Güzel yüzünü ve ışıltılı gözlerini birkaç kere görmüş olsam da gönlümün sultanlarından Elif Doğan nam-ı diğer blogcuanne’nin Noa’ya Mektup için kaleme aldığı yazısını sizlerle paylaşmak istedim.
Elif’in Substack yazılarına da linki takip ederek abone olabilirsiniz.
Sevgiyle,
Sepin
Ayşe Deniz Şahin’in yumuşacık çizgileriyle resimlediği kitap, Noa’nın bir hışım evden çıkmasıyla başlıyor; anlıyoruz ki annesi ondan kendisini yalnız bırakmasını istemiş ve Noa da buna çok içerlemiş. O günü “tıpkı bir yetişkin gibi” hiç oyun oynamadan geçiren Noa, ertesi gün annesinden bir mektup alıyor.
Anne, mektubunda, önce bir gerçeği ortaya koyuyor, sonra da bir itirafta bulunuyor. Gerçek, annesinin Noa’yı ne kadar çok sevdiği… “Üzüntü değişir ama bazı şeyler hiç değişmez. Seni çok seviyorum. Bu, mesela, hiç değişmez. Sevgi geçmez” diyor annesi.
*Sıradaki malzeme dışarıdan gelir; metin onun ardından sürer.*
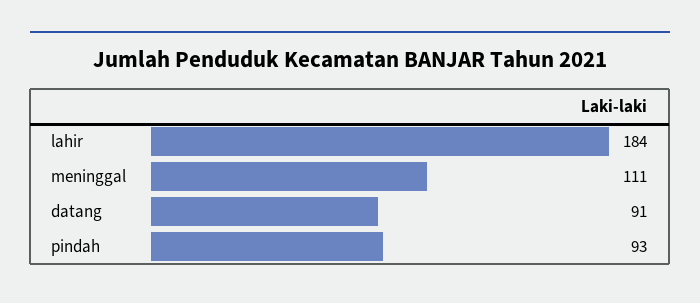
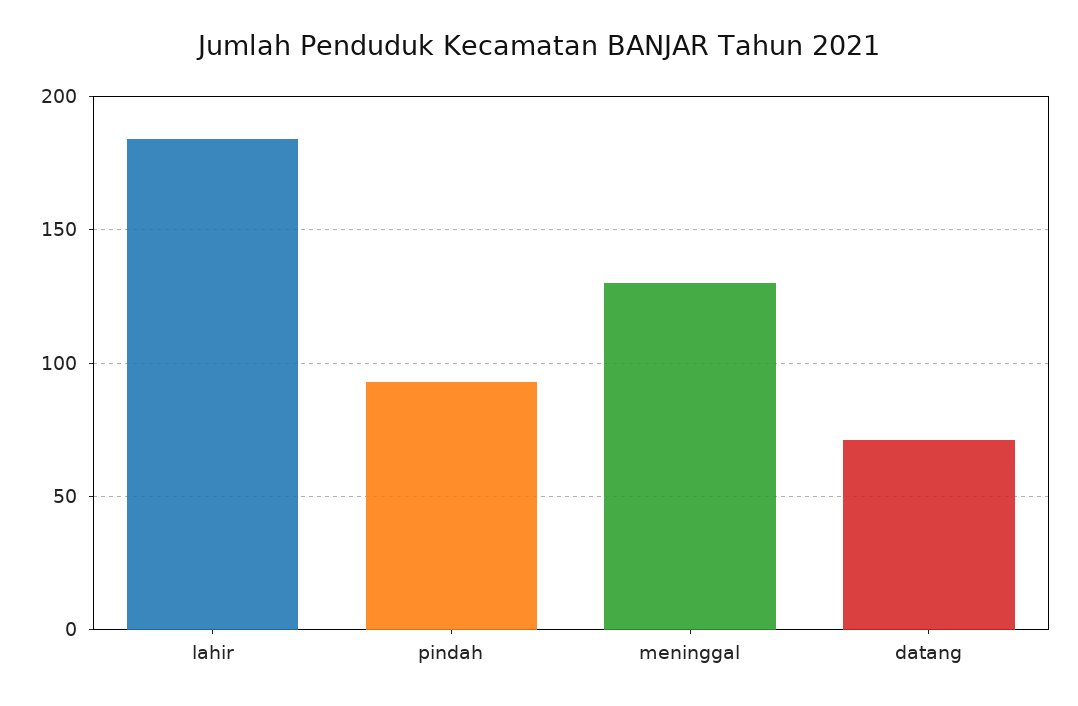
meninggal: 111 -> 130
datang: 91 -> 70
İtirafı ise kendine dair... Kalbinin kırıldığını ve Noa’yla oynamak, şarkı söylemek, hatta şarkı mırıldanmak dahi istemediğini anlatıyor annesi. Çünkü bazen kalpler kırılıyor. Oluyor öyle…
Bazen, insanın kalbi kırıldığında canı hiçbir şey yapmak istemeyebiliyor. Bu, bir şeyler yapmayı sevmediği anlamına gelmiyor; sadece o an yapmak istemiyor. Bunu anlatıyor Noa’ya annesi… Bunu o kadar net, o kadar yalın bir şekilde anlatıyor ki, Noa bunu sadece anlamakla kalmıyor; bunu anlamak Noa’ya iyi geliyor.